I ricercatori hanno diviso i partecipanti dello studio in due gruppi una ha partecipato a un corso di otto settimane di meditazione, mentre l’altro ha seguito per otto settimane un training di rilassamento. Chiedendo ai partecipanti di utilizzare email, calendario, messaggi di testo e telefono allo stesso momento, i partecipanti sono stati valutati, prima e dopo ogni periodo di training, rispetto alle loro capacità di resistere allo stress e di essere multitasking. Dall’analisi dei dati è emerso che il gruppo della meditazione ha riportato livelli di stress più bassi e livelli più alti di capacità multitasking.
Messaggio pubblicitarioMa per quanto tempo?
Bastano solo dieci minuti al giorno di esercizi di rilassamento per diminuire la percezione di tensione muscolare, migliorare la qualità del sonno e diminuire la percezione di stanchezza e la sensazione di fatica.
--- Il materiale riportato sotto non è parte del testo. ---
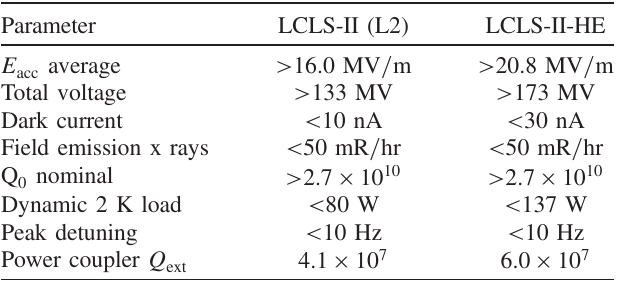
TABLE I. Comparison of operating parameters for L2 (original superconducting linac) and HE (high energy upgrade) SRF cryomodules.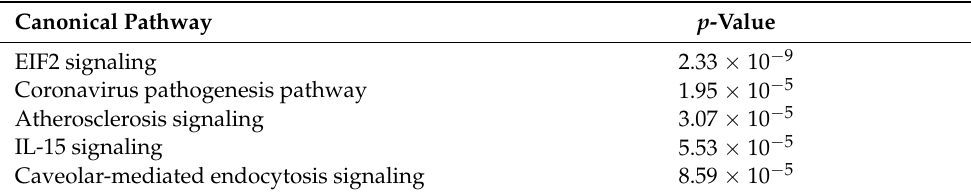
Table 3. The top 5 canonical pathways predicted in Ingenuity Pathway Analysis for differentially expressed genes in sSS-DED patients versus non-SS-DED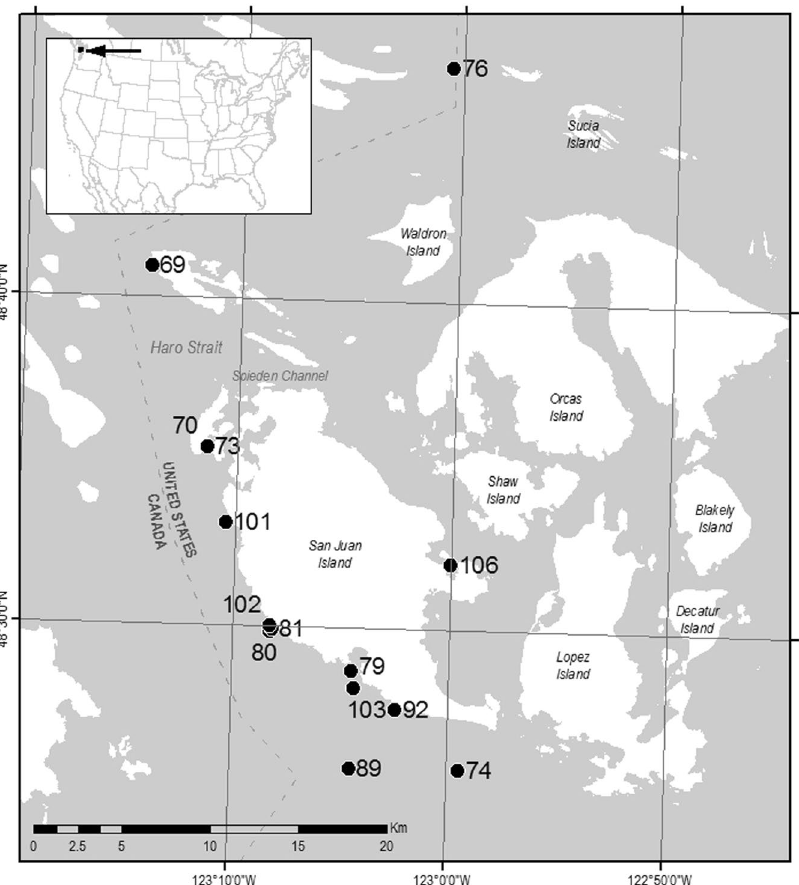
Figure 1. Map of study area displaying locations of waypoints for SML sampling, and the relationship of the study area to the continental US (inset). Map with waypoints were generated by B. Sylvander (NOAA Fisheries) using ESRI ArcGIS Desktop 10.3.1 (http://desktop.arcgis.com/en/arcmap/10.3/main/get-started/whats-new-in-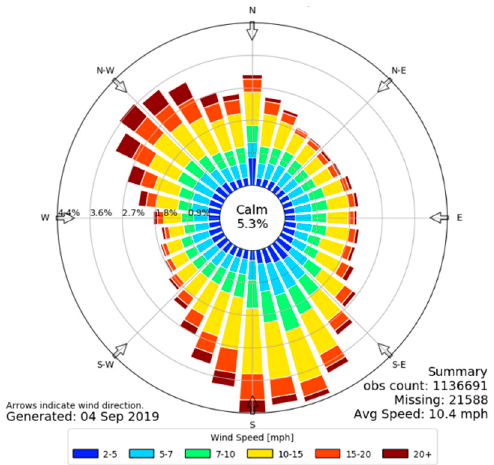
Figure 15. Wind rose measured at an airport for 25 years, about 14 miles SW of the wind farm. Data obtained from Iowa State University, Iowa Environmental Mesonet [39]. The length of the bars indicates the frequency in percentage units.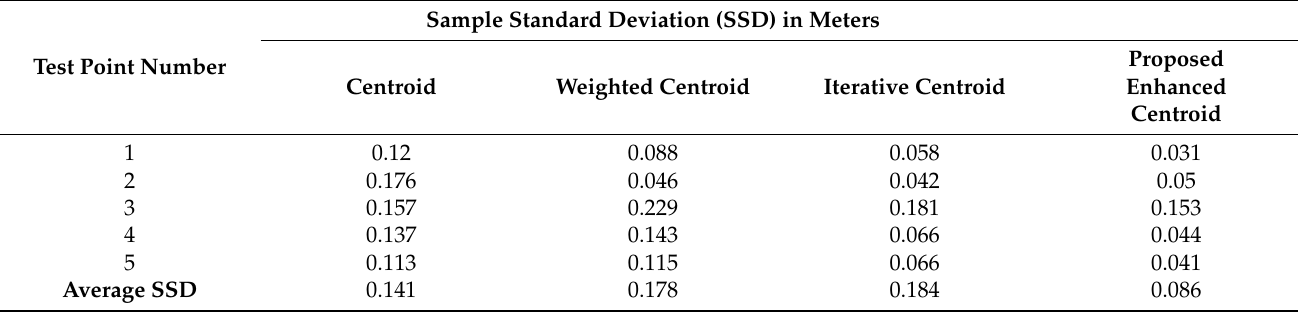
Table 5. The sample standard deviation (SSD) of the four positioning algorithms at five test points in the office room.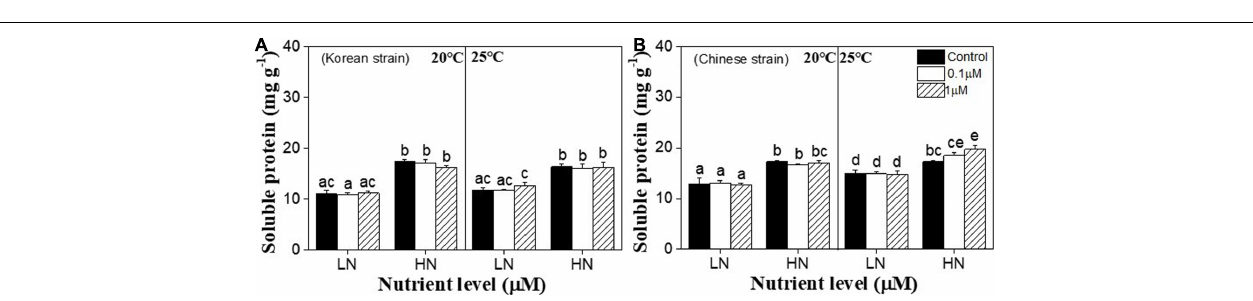
enhancing effect was observed in the interactions between 25 ◦ C and high nutrients ( P < 0.05) ( Figure 2D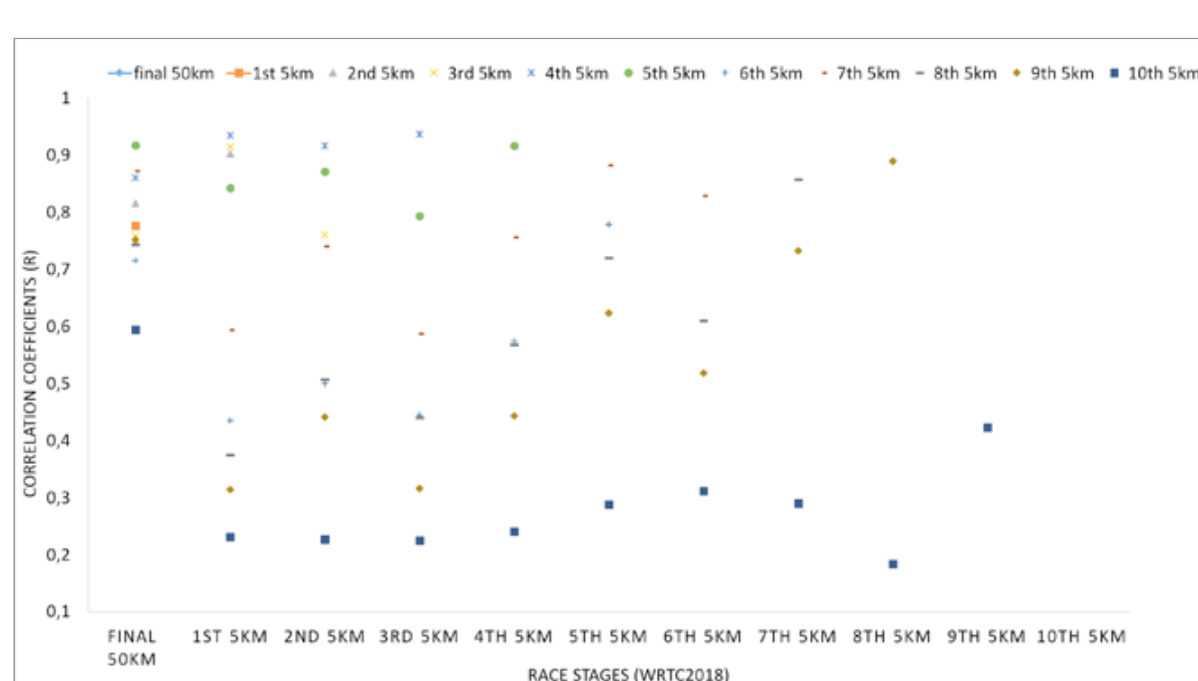
Figure 6 . Correlation coefficients (r) between the performance times averages of the women’s 50km racewalking stages in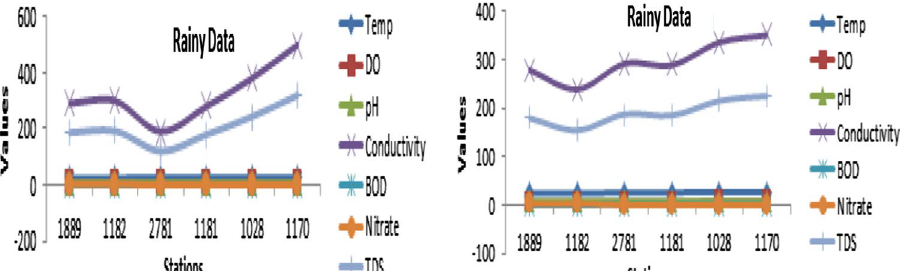
Fig. 8 Year-wise data of TDS at each station for rainy season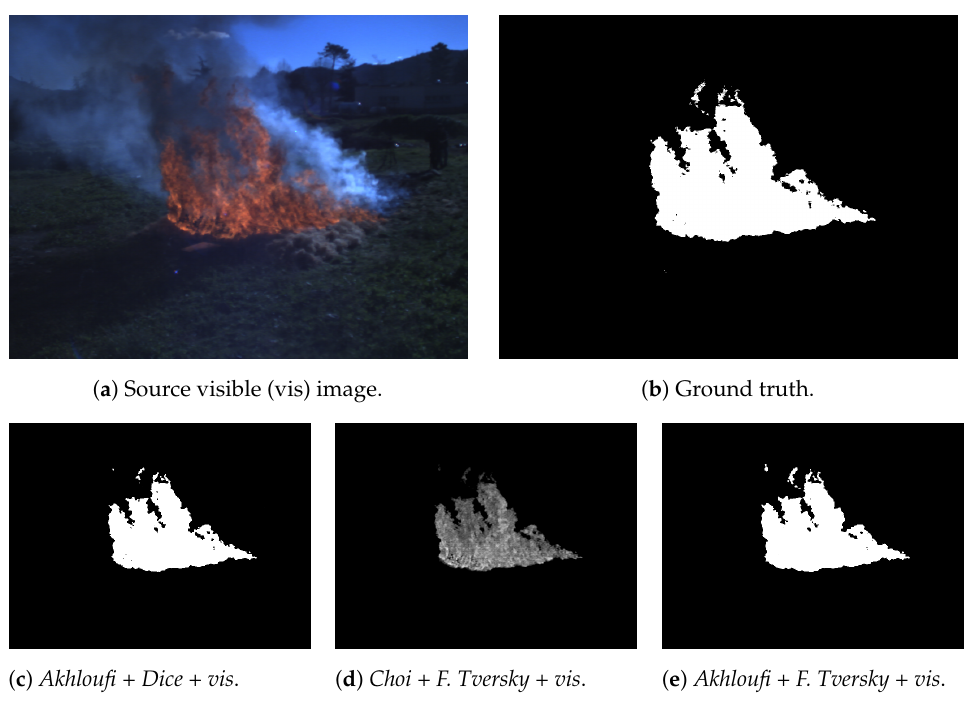
Figure 15. Sample segmentation results for the top three combinations for all metrics. For the segmentation results of the Choi architecture, we binarized the images by assigning a value of 1 to all non-zero pixels in a post-processing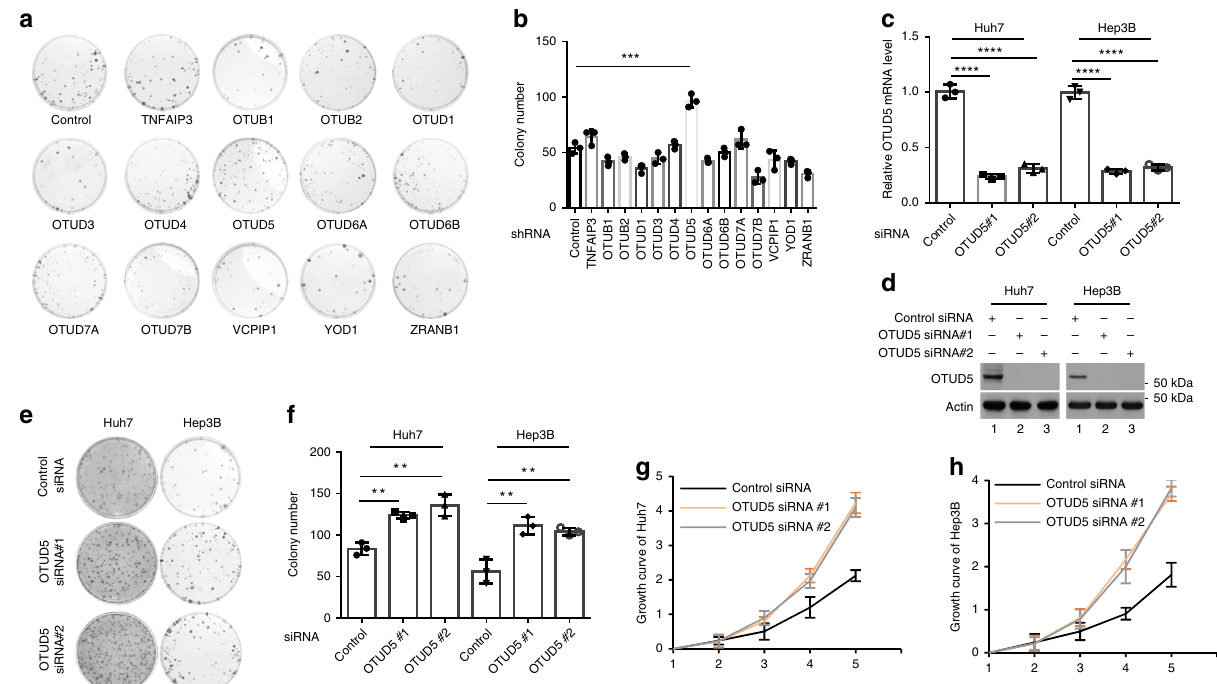
Fig. 1 OTUD5 knockdown accelerated cell growth. a The indicated DUBs were depleted by shRNA in Hep3B cells. DUB-depleted Hep3B cells were cultured for 10 days. The colonies were visualized by staining with methylene blue. b Quantitation of the colonies shown in a . Data are presented as the means ± SD of three biological experiments. *** p = 0.0007 (shControl versus shOTUD5), two-tailed unpaired t -test. c The mRNA level of OTUD5 in the OTUD5-depleted and negative control cell lines was determined by RT-PCR. GAPDH served as an endogenous control. Data are represented as means ± SD from three biological experiments. **** p < 0.0001 (siControl versus siOTUD5 #1 in the Huh7 cells), **** p < 0.0001 (siControl versus siOTUD5 #2 in the Huh7 cells), **** p < 0.0001 (siControl versus siOTUD5 #1 in the Hep3B cells), **** p < 0.0001 (siControl versus siOTUD5 #2 in the Hep3B cells), two- tailed unpaired t -test. d The protein expression of OTUD5 in the OTUD5-depleted and negative control cell lines was determined by western blot. β -actin served as a loading control. e Colony formation assay with the control cells or cells with OTUD5 depleted by one of the two different siRNAs. Cells were cultured for 10 days, transfected with siRNAs and stained by methylene blue. f Quantitation of the data shown in e from three repeated 35 mm dishes. Data are represented as means± SD. ** p = 0.0012 (siControl versus siOTUD5 #1 in the Huh7 cells), ** p = 0.0038 (siControl versus siOTUD5 #2 in the Huh7 cells), ** p = 0.0060 (siControl versus siOTUD5 #1 in the Hep3B cells), ** p = 0.0054 (siControl versus siOTUD5 #2 in the Hep3B cells), two-tailed unpaired t -test. g and h Growth curves of the OTUD5-depleted Huh7 cells ( g ) and Hep3B cells ( h ) as determined by spectrophotometer. Data are presented as the means ± SD of three independent experiments with each performed in triplicate. Source data are provided as a Source Data fi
Questo il rincuorante dato di una ricerca del Medical center di Bethesda presentato nel corso del CHEST 2012 (metting annuale dell’ American College of Chest Physicians). La ricerca presentata è stata condotta su 334 soggetti a cui è stato chiesto di praticare per dieci minuti al giorno una particolare sequenza di esercizi di rilassamento e di visualizzazioni. I risultati evidenziano che il 65% dei componenti del gruppo hanno diminuito il loro livello di stress percepito, migliorato la qualità del sonno e diminuito la percezione del livello di stanchezza e affaticabilità quotidiana.